Lastly, I am working to succeed—succeed at my version of success. This is not the success of metrics, promotions, accolades. No, this is the success of being bold, taking risks, making change. This is caring. This is commitment to supporting the communities of which I am part. This is to stop worrying what success is. This is to know I haven’t succeeded, but I am committed to trying.

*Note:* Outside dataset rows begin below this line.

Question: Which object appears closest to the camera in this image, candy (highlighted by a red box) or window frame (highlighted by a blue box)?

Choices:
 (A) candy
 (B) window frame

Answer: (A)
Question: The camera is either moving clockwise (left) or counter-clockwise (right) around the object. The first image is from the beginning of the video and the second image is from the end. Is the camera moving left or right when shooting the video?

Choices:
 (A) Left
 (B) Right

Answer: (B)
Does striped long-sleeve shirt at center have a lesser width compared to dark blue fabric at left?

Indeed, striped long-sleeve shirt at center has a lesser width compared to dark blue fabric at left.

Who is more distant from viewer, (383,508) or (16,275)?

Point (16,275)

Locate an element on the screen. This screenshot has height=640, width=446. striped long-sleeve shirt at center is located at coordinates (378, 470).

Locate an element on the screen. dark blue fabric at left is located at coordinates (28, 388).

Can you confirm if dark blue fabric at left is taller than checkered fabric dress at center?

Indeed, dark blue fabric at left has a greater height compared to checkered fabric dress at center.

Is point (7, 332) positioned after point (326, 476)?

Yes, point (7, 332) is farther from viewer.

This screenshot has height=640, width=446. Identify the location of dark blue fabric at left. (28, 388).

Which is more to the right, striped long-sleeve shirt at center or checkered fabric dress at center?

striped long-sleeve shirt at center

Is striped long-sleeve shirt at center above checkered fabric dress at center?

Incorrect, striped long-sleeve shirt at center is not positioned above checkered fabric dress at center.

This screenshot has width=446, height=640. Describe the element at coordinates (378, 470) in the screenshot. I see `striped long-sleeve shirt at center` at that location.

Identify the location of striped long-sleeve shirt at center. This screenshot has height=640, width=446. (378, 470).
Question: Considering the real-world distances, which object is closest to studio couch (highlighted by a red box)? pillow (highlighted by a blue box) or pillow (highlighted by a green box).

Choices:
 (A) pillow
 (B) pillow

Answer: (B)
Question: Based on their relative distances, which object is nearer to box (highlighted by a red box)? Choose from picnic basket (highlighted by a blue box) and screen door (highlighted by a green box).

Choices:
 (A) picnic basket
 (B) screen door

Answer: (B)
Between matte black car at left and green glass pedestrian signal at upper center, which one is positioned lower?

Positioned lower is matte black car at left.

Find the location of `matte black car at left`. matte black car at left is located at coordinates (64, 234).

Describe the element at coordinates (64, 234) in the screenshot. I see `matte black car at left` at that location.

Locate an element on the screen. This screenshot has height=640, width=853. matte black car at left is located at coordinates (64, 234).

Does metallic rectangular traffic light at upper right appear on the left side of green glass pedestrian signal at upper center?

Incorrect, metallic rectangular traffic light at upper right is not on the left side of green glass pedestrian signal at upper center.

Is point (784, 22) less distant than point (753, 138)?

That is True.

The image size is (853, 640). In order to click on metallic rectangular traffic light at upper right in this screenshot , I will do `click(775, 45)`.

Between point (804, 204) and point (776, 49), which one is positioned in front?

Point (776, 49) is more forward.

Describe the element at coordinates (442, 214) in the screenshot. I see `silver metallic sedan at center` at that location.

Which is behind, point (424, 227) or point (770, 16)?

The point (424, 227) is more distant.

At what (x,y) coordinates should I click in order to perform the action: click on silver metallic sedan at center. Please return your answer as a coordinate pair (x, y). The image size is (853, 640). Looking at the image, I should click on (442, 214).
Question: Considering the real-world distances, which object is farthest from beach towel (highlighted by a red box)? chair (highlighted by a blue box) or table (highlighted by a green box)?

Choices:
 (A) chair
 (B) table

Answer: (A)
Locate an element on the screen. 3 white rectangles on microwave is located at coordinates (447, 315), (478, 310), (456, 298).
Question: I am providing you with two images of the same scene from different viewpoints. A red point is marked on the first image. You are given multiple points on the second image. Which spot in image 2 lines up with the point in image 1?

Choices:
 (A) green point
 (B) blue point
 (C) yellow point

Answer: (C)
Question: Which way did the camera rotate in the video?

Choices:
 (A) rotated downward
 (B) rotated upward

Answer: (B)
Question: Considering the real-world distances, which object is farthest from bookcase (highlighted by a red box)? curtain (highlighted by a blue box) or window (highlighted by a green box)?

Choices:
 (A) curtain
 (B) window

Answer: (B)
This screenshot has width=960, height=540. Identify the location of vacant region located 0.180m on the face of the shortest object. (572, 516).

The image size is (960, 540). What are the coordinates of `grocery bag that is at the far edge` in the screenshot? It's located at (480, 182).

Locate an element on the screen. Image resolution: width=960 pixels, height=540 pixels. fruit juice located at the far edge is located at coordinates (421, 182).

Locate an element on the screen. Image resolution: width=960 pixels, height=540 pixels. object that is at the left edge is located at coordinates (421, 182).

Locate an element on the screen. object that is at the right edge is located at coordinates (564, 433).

Personal insights you didn’t request *(and will probably disagree with but hey just maybe find some resonance with)*
Sometimes, not always, perhaps better if never, but depending on what calls you, you will feel the need to share what’s important to you. Is this something I should publish on my website for future employers to see and decide that they probably don’t want to hire me? Oh, almost certainly not. So, why, why share this, why risk it? Because… because I’m tired of a world, of an organization of our lives and labor, that is unable to see past ourselves, our own comfort, our individual-ness, our reduction to points on a yard stick. I share this because it’s more than a “truth” for me. It’s an invitation, a plea, a (perhaps desperate) hope that I’m not alone in wanting this, in desiring a better way of relating, a better future.
I know no other way to build community than to offer myself, to express vulnerability, to take a risk that what I have to share and offer will not only be un-reciprocated but weaponized against me. It is in this space of uncertainty and fear but also hope and longing that we model that which we so earnestly believe.
The world you want—whatever that is—is one you’re going to have to build and build it together with others. None of us can (nor, I believe, should) do it alone. We will have to offer ourselves, face that fear, weather rebuke, learn from our mistakes, but also experience that joyous feeling of building something that is more than the sum of its parts. Find and surround yourself with the people who will be there to build it with you.
As I close, I reflect on the past nearly seven years of working in corporate environments. I played the game. And I was good at it. I’m ready to change the game altogether.